▸ **EXCERPTED TEXT**
[llvm-dev] [RFC] Design of a TBAA sanitizer
Hal Finkel via llvm-dev
llvm-dev at lists.llvm.org
Wed Apr 12 15:24:49 PDT 2017
On 04/11/2017 01:54 PM, Kostya Serebryany wrote:
> Evgeniy and I recently discussed something similar for detecting bad
> casts (code named: TypeSanitizer).
> The approach with the shadow memory looked attractive at the first
> glance, but then we've drowned in details.
>
> Specifically for TBAA, I had another idea, not involving shadow memory.
> Consider LLVM queries MayAlias(P1, P2) and the result is false, i.e.
> we think that P1 and P2 point to disjoint memory regions.
> Then we insert a run-time check that intervals [P1,sizeof(*P1)) and
> [P2,sizeof(*P2)) don't intersect.
>
> For functions with a reasonable number of pointer pairs where
> MayAlias(P1, P2)==false we could insert checks for all such pairs.
> For larger functions -- only for those pairs where the optimizer
> actually queried MayAlias(P1, P2).

▸ **PROBLEMS TO WORK ON**
• a. In the TBAA sanitizer post, what does the proposed run-time check verify, and why does a false MayAlias result call for it? Answer in one to three sentences.
• b. Please repeat the part of the TBAA sanitizer post starting at "[llvm-dev] [RFC] Design" and ending at "drowned in details.", replacing "shadow memory" with "side tables".
• c. List every person named in the TBAA sanitizer post.
The data that comes after this plays no part in what is asked here.

▸ **INPUT DATA**
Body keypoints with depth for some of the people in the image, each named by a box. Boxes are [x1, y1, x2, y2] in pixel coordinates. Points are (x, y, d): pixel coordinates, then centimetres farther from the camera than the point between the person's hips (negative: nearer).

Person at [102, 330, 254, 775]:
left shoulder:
---
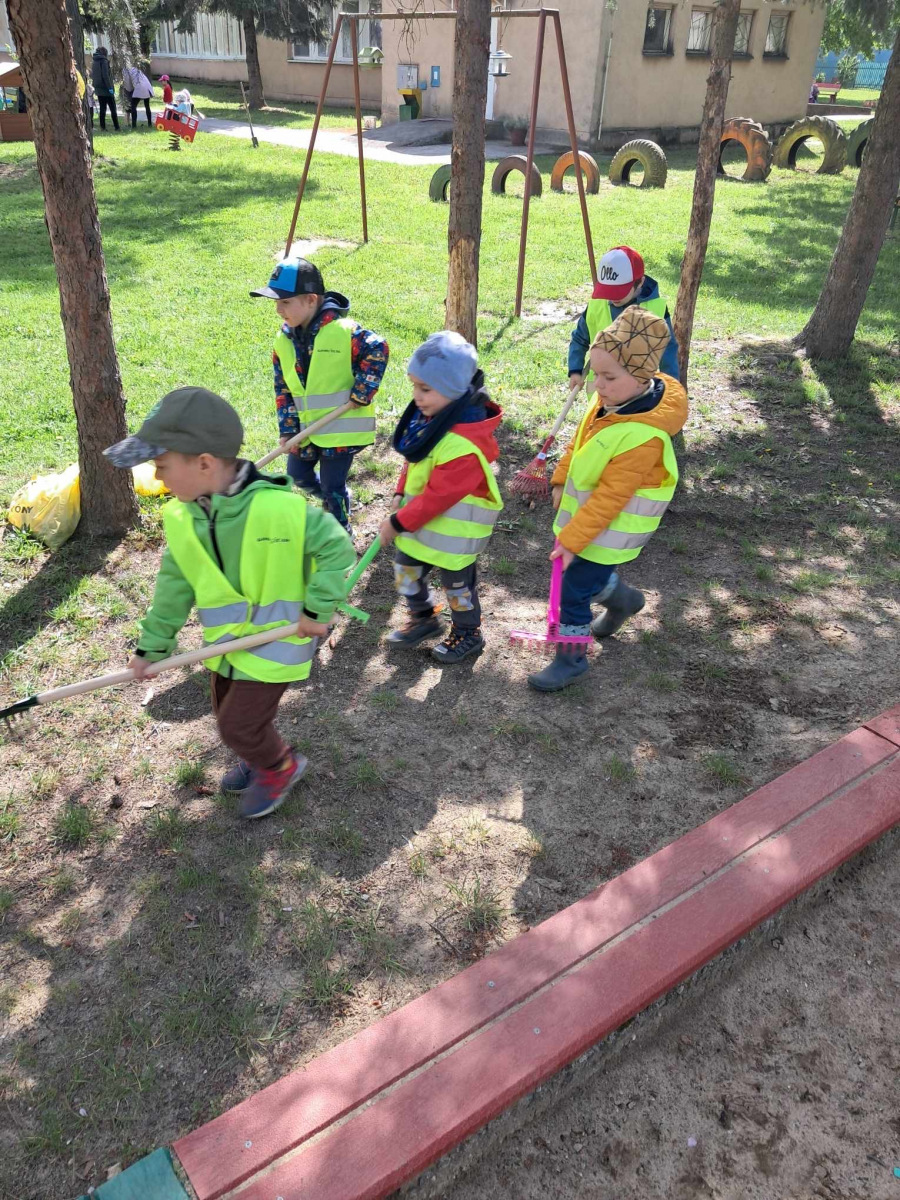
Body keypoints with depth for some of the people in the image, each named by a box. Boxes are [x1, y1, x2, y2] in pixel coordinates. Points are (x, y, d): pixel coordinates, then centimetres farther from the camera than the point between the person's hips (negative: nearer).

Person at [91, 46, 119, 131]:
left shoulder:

▸ **ACTIVITY ANSWERS**
• a. The check verifies that the intervals [P1,sizeof(*P1)) and [P2,sizeof(*P2)) don't intersect. A false MayAlias(P1, P2) result means the compiler assumes P1 and P2 point to disjoint memory regions, so the check tests that assumption while the program runs.

• b.
[llvm-dev] [RFC] Design of a TBAA sanitizer
Hal Finkel via llvm-dev
llvm-dev at lists.llvm.org
Wed Apr 12 15:24:49 PDT 2017
On 04/11/2017 01:54 PM, Kostya Serebryany wrote:
> Evgeniy and I recently discussed something similar for detecting bad
> casts (code named: TypeSanitizer).
> The approach with the side tables looked attractive at the first
> glance, but then we've drowned in details.

• c. Hal Finkel, Kostya Serebryany, Evgeniy